◆ Work request
Return the tail of the records exactly, starting from the line containing "What is the" and ending with the final line.

Saved data entries:

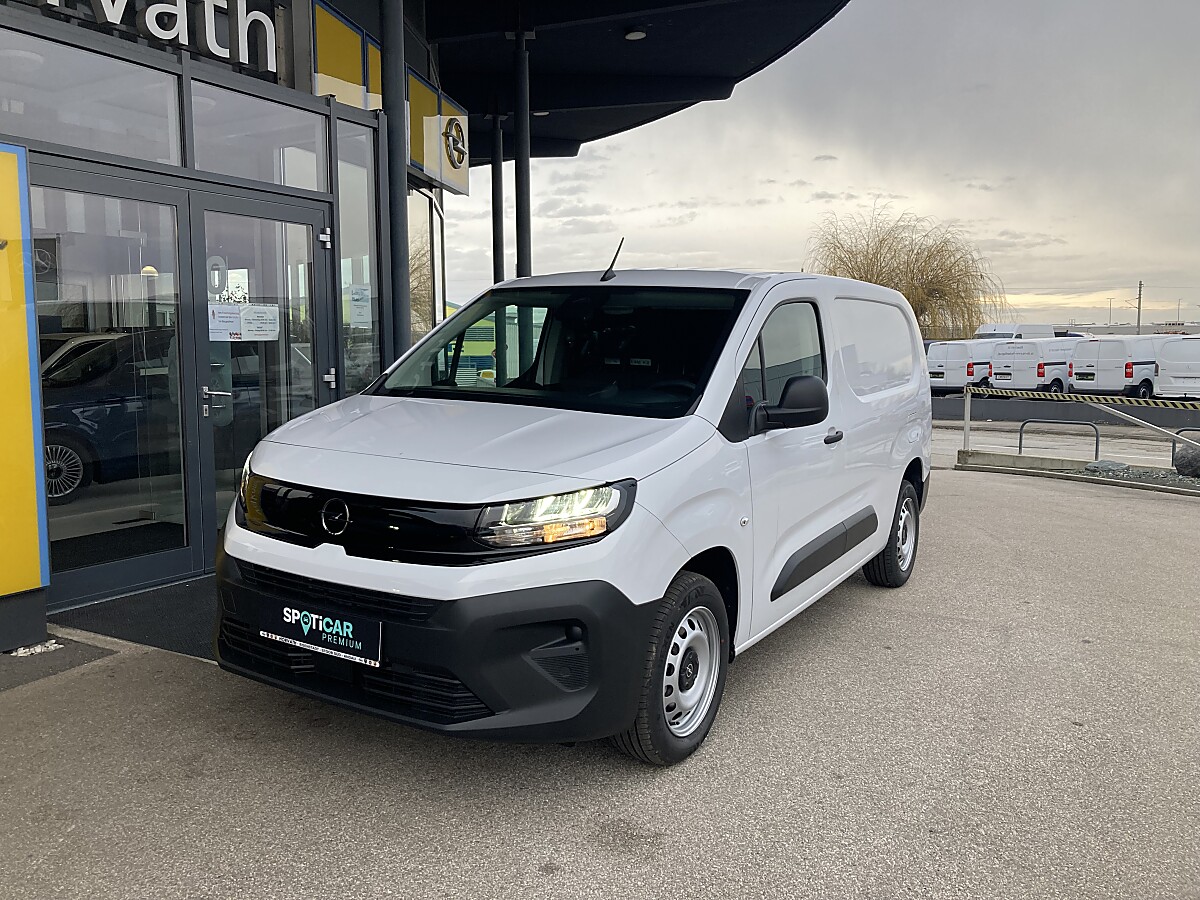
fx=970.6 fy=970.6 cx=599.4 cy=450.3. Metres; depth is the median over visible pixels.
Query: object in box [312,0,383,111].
yellow sign
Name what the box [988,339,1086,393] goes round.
white van
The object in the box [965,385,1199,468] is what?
barrier gate
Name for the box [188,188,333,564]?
glass door
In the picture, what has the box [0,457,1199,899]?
asphalt pavement
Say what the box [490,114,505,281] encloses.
column
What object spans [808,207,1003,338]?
willow tree
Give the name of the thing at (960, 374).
white van
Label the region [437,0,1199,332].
sky
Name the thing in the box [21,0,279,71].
store sign
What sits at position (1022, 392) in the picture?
barrier arm
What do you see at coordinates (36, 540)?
yellow sign
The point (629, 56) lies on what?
canopy
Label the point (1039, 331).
white van
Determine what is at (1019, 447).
metal barrier
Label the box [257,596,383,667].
license plate
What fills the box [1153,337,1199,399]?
white van
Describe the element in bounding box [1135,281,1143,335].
utility pole
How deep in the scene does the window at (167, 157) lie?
4.90 m
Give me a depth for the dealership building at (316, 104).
6.12 m
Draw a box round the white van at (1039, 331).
[974,323,1059,339]
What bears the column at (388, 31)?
on the ground
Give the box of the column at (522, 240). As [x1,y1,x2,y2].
[513,28,532,275]
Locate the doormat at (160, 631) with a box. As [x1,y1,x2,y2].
[50,576,217,659]
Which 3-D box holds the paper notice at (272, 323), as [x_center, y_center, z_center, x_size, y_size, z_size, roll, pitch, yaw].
[-2.065,-0.774,5.900,0.062,0.220,0.313,3,7,27]
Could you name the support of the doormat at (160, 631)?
on the asphalt pavement
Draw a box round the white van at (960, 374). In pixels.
[926,341,994,391]
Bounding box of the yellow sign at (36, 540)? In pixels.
[0,142,50,641]
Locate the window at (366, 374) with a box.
[335,118,382,394]
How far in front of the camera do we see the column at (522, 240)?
10.44 m
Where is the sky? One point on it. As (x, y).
(783, 243)
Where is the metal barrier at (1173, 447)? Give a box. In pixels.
[1171,427,1199,471]
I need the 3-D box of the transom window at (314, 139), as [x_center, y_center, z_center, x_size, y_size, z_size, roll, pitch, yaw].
[-2.083,-1.859,5.917,0.129,0.505,1.014,4,7,32]
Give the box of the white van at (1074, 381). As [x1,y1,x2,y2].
[1070,333,1178,394]
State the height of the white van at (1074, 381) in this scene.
2.008 m
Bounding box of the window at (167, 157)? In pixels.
[0,28,181,166]
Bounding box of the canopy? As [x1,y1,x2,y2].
[421,0,848,168]
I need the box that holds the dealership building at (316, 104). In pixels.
[1,1,854,642]
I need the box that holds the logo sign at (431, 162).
[408,70,469,196]
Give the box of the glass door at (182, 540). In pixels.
[29,167,197,606]
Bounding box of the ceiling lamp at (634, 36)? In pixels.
[623,28,646,41]
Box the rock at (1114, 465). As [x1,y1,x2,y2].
[1084,459,1128,473]
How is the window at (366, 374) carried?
in the dealership building at (316, 104)
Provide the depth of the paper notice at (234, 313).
5.65 m
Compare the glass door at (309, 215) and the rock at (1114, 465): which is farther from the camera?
the rock at (1114, 465)
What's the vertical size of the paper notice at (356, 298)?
0.299 m
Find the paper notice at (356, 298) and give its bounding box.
[348,283,371,327]
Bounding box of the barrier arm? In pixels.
[965,386,1199,409]
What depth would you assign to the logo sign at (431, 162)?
9.15 m
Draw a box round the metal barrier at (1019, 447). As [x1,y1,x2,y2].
[1018,418,1099,462]
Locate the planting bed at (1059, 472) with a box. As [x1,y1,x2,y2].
[953,449,1199,495]
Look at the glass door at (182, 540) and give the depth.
5.05 m
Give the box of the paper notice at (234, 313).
[208,303,241,340]
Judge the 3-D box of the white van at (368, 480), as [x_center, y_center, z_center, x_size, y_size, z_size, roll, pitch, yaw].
[0.291,-0.044,4.754,1.742,1.822,4.294,4,7,32]
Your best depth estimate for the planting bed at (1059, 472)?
10.83 m
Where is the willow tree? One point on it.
(880, 243)
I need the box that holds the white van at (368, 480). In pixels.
[211,252,932,767]
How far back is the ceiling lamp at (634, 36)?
10.32 m
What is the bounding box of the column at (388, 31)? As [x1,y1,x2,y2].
[379,0,411,363]
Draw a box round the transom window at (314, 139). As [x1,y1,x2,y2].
[188,81,326,192]
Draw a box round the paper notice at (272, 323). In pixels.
[241,303,280,340]
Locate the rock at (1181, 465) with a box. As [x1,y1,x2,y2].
[1174,443,1199,477]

◆ Reply
What is the bounding box of the column at (388, 31)? As [x1,y1,x2,y2].
[379,0,411,363]
Draw a box round the transom window at (314, 139). As [x1,y1,x2,y2].
[188,81,326,192]
Draw a box round the paper notice at (272, 323). In pixels.
[241,303,280,340]
Locate the rock at (1181, 465) with a box. As [x1,y1,x2,y2].
[1174,443,1199,477]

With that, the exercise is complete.